A 3D plot of a two-dimensional sinc function of radius (sombrero).


Developer: John W. Eaton
License: GNU GPLv2
Web: http://www.octave.org/

GNU Octave is a high-level language, primarily intended for numerical computations. It provides a convenient command line interface for solving linear and nonlinear problems numerically, and for performing other numerical experiments using a language that is mostly compatible with Matlab. It may also be used as a batch-oriented language.

Features

Octave has extensive tools for solving common numerical linear algebra problems, finding the roots of nonlinear equations, integrating ordinary functions, manipulating polynomials, and integrating ordinary differential and differential-algebraic equations. It is easily extensible and customizable via user-defined functions written in Octave's own language, or using dynamically loaded modules written in C++, C, Fortran, or other languages.

Octave packages

Octave binary packages are provided from OSS repository of all actual openSUSE versions. Octave can be installed with the help of YaST or zypper command

zypper install octave

If you want to use latest stable version of Octave, you can use science repository.
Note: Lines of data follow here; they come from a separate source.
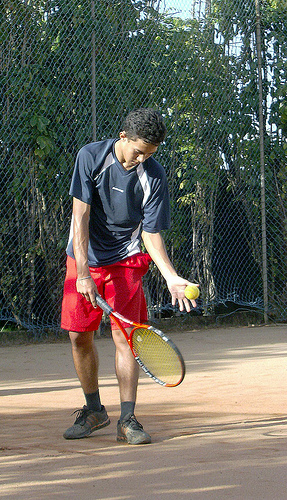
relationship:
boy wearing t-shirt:
[59, 107, 200, 445] [66, 136, 170, 268]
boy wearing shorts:
[59, 107, 200, 445] [60, 251, 151, 330]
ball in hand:
[184, 285, 200, 301] [166, 276, 201, 313]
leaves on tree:
[100, 14, 283, 310] [206, 1, 279, 308]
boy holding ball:
[59, 107, 200, 445] [180, 274, 207, 307]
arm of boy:
[134, 213, 197, 306] [59, 107, 200, 445]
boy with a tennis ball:
[59, 107, 200, 445] [184, 286, 202, 300]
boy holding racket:
[59, 107, 200, 445] [93, 291, 190, 388]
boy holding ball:
[59, 107, 200, 445] [184, 285, 200, 301]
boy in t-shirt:
[59, 107, 200, 445] [66, 136, 170, 268]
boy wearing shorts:
[59, 107, 200, 445] [49, 219, 174, 349]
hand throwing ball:
[165, 276, 201, 312] [183, 283, 201, 300]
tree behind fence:
[13, 4, 280, 326] [1, 1, 286, 324]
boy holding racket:
[59, 107, 200, 445] [72, 268, 204, 396]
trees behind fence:
[1, 0, 92, 238] [1, 1, 286, 324]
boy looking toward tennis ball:
[59, 107, 200, 445] [185, 285, 200, 298]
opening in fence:
[5, 302, 269, 341] [1, 1, 286, 324]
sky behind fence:
[3, 1, 284, 168] [1, 1, 286, 324]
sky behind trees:
[3, 1, 284, 168] [0, 1, 284, 329]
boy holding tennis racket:
[59, 107, 200, 445] [94, 290, 184, 387]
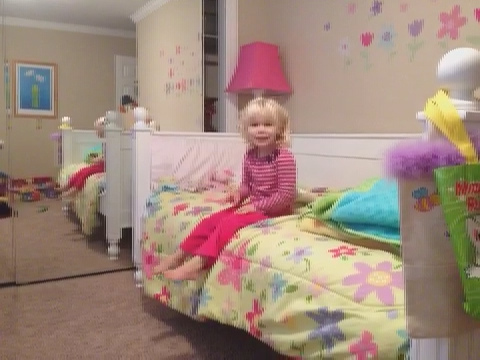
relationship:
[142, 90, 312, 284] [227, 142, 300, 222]
child wearing shirt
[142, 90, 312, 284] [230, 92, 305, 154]
child has hair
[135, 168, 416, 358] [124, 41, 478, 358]
blanket on bed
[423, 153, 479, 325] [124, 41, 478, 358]
bag on bed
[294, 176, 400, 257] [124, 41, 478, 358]
blanket on bed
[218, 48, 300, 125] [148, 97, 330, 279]
lamp behind girl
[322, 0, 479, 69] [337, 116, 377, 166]
flowers stickers on wall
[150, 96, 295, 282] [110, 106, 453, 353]
child sitting on bed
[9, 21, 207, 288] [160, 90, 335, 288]
mirror behind girl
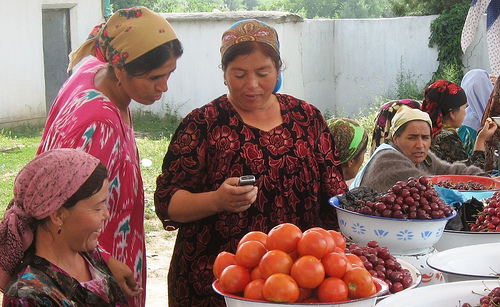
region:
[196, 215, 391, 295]
woman with head band on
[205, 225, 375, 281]
bowl of fresh tomatoes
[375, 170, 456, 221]
grapes in a bowl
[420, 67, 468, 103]
black and red head band on head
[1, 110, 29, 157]
grass against a fence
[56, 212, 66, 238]
red earring on lady's ear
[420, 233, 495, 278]
empty bowl on table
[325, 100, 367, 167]
green and brown head band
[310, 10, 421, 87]
white wooden fence in the yard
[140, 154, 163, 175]
white ball laying in yard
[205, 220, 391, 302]
A pile of tomatoes in a bowl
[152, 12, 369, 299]
A woman in a red floral dress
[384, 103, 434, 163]
A woman with a tan hair cover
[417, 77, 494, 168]
A woman with a black and red hair cover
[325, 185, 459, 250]
A white bowl with blue print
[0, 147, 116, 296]
A woman in a pink hair cover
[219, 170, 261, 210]
An electronic device in the woman's hand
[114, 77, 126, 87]
An earring in the woman's ear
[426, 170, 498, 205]
A bowl colored red on the inside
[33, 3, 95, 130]
A gray door in the background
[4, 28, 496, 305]
the scene is at a market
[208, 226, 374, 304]
the tomatoes are red in colour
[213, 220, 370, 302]
the tomatoes are ripe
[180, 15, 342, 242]
a woman is using a mobile phone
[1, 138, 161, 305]
a woman is laughing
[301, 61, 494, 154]
women seated down selling goods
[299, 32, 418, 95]
the wall is white in colour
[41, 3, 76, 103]
the door is open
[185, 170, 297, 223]
the mobile phone is black in colour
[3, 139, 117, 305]
the woman has black earings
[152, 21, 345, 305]
Woman looking at cell phone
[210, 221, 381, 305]
Tomatoes in a bowl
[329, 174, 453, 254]
Grapes in a bowl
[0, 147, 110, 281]
Smiling woman with pink bandana on her head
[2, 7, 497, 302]
Women standing and sitting behind table of fruits and vegetables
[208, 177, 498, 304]
Bowls of tomatoes and grapes on a table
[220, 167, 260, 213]
Cell phone in woman's right hand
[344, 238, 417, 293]
Bowl of grapes behind a bowl of tomatoes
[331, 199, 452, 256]
Blue designs on a white bowl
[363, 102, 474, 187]
Woman with yellow bandana and grey sweater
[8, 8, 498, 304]
women are gathered around a table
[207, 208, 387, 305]
a bowl of tomatoes on the table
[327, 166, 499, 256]
bowls of grapes on the table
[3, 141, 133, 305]
the woman on the far left is laughing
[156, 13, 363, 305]
the woman in the middle is looking at a cellphone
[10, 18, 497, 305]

Adding science repository (<openSUSE verion> is your version of openSUSE, for example openSUSE_13.1):

zypper addrepo http://download.opensuse.org/repositories/science/<openSUSE version>/ Science
zypper refresh

Installing Octave from science repository:

zypper install --from Science octave

Octave Forge packages

Octave-Forge binary packages are provided from science repository. You can list all available packages by zypper command

zypper search octave-forge

Linear algebra libraries

openSUSE uses reference BLAS and LAPACK implementations by default, but ATLAS is usually much faster. You can switch it by update-alternatives mechanism, see more details on related page openSUSE:Science Linear algebra libraries

Image export and import

GraphicsMagick++ library from openSUSE repositories was compiled with quantum depth 16 which limits reading and writing images to 16 bit.